INPUT:
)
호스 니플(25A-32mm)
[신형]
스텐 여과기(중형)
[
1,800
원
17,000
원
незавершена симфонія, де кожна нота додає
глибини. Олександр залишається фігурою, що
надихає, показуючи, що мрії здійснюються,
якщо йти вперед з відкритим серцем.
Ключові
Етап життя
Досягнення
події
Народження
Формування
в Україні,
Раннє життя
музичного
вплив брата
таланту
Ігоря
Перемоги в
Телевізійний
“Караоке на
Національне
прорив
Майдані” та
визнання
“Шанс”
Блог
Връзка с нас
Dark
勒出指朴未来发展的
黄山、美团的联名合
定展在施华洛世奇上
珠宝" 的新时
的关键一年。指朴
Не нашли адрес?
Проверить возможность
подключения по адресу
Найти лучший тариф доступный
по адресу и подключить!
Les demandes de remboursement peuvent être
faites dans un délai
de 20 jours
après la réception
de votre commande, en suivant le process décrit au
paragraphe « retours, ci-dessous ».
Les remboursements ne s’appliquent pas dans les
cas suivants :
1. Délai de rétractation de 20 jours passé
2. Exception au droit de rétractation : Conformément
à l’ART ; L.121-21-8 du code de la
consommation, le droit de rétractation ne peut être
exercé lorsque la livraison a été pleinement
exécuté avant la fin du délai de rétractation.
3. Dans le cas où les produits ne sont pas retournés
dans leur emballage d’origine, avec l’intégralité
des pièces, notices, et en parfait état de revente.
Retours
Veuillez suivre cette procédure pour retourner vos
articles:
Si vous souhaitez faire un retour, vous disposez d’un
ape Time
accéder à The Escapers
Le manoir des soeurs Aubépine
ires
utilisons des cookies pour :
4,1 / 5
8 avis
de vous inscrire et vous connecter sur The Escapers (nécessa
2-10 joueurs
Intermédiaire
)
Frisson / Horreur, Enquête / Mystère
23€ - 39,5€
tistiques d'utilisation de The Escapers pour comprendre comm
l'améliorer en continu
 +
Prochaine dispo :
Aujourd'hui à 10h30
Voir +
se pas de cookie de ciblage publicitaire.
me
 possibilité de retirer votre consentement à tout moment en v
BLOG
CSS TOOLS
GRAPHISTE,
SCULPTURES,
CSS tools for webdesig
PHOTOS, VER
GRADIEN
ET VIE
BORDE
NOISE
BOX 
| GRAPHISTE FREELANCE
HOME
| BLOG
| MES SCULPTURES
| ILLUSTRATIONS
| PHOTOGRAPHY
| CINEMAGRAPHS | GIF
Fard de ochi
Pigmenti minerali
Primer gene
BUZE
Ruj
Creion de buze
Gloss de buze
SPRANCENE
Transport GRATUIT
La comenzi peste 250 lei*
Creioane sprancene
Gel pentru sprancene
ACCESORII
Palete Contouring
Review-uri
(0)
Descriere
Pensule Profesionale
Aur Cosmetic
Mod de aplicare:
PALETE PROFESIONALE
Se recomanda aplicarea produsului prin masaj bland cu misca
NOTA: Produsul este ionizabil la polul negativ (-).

TASK REQUIREMENTS: Please copy out every one of the rows above word for word, keeping each line as it stands.

TASK ANSWER:
)
호스 니플(25A-32mm)
[신형]
스텐 여과기(중형)
[
1,800
원
17,000
원
незавершена симфонія, де кожна нота додає
глибини. Олександр залишається фігурою, що
надихає, показуючи, що мрії здійснюються,
якщо йти вперед з відкритим серцем.
Ключові
Етап життя
Досягнення
події
Народження
Формування
в Україні,
Раннє життя
музичного
вплив брата
таланту
Ігоря
Перемоги в
Телевізійний
“Караоке на
Національне
прорив
Майдані” та
визнання
“Шанс”
Блог
Връзка с нас
Dark
勒出指朴未来发展的
黄山、美团的联名合
定展在施华洛世奇上
珠宝" 的新时
的关键一年。指朴
Не нашли адрес?
Проверить возможность
подключения по адресу
Найти лучший тариф доступный
по адресу и подключить!
Les demandes de remboursement peuvent être
faites dans un délai
de 20 jours
après la réception
de votre commande, en suivant le process décrit au
paragraphe « retours, ci-dessous ».
Les remboursements ne s’appliquent pas dans les
cas suivants :
1. Délai de rétractation de 20 jours passé
2. Exception au droit de rétractation : Conformément
à l’ART ; L.121-21-8 du code de la
consommation, le droit de rétractation ne peut être
exercé lorsque la livraison a été pleinement
exécuté avant la fin du délai de rétractation.
3. Dans le cas où les produits ne sont pas retournés
dans leur emballage d’origine, avec l’intégralité
des pièces, notices, et en parfait état de revente.
Retours
Veuillez suivre cette procédure pour retourner vos
articles:
Si vous souhaitez faire un retour, vous disposez d’un
ape Time
accéder à The Escapers
Le manoir des soeurs Aubépine
ires
utilisons des cookies pour :
4,1 / 5
8 avis
de vous inscrire et vous connecter sur The Escapers (nécessa
2-10 joueurs
Intermédiaire
)
Frisson / Horreur, Enquête / Mystère
23€ - 39,5€
tistiques d'utilisation de The Escapers pour comprendre comm
l'améliorer en continu
 +
Prochaine dispo :
Aujourd'hui à 10h30
Voir +
se pas de cookie de ciblage publicitaire.
me
 possibilité de retirer votre consentement à tout moment en v
BLOG
CSS TOOLS
GRAPHISTE,
SCULPTURES,
CSS tools for webdesig
PHOTOS, VER
GRADIEN
ET VIE
BORDE
NOISE
BOX 
| GRAPHISTE FREELANCE
HOME
| BLOG
| MES SCULPTURES
| ILLUSTRATIONS
| PHOTOGRAPHY
| CINEMAGRAPHS | GIF
Fard de ochi
Pigmenti minerali
Primer gene
BUZE
Ruj
Creion de buze
Gloss de buze
SPRANCENE
Transport GRATUIT
La comenzi peste 250 lei*
Creioane sprancene
Gel pentru sprancene
ACCESORII
Palete Contouring
Review-uri
(0)
Descriere
Pensule Profesionale
Aur Cosmetic
Mod de aplicare:
PALETE PROFESIONALE
Se recomanda aplicarea produsului prin masaj bland cu misca
NOTA: Produsul este ionizabil la polul negativ (-).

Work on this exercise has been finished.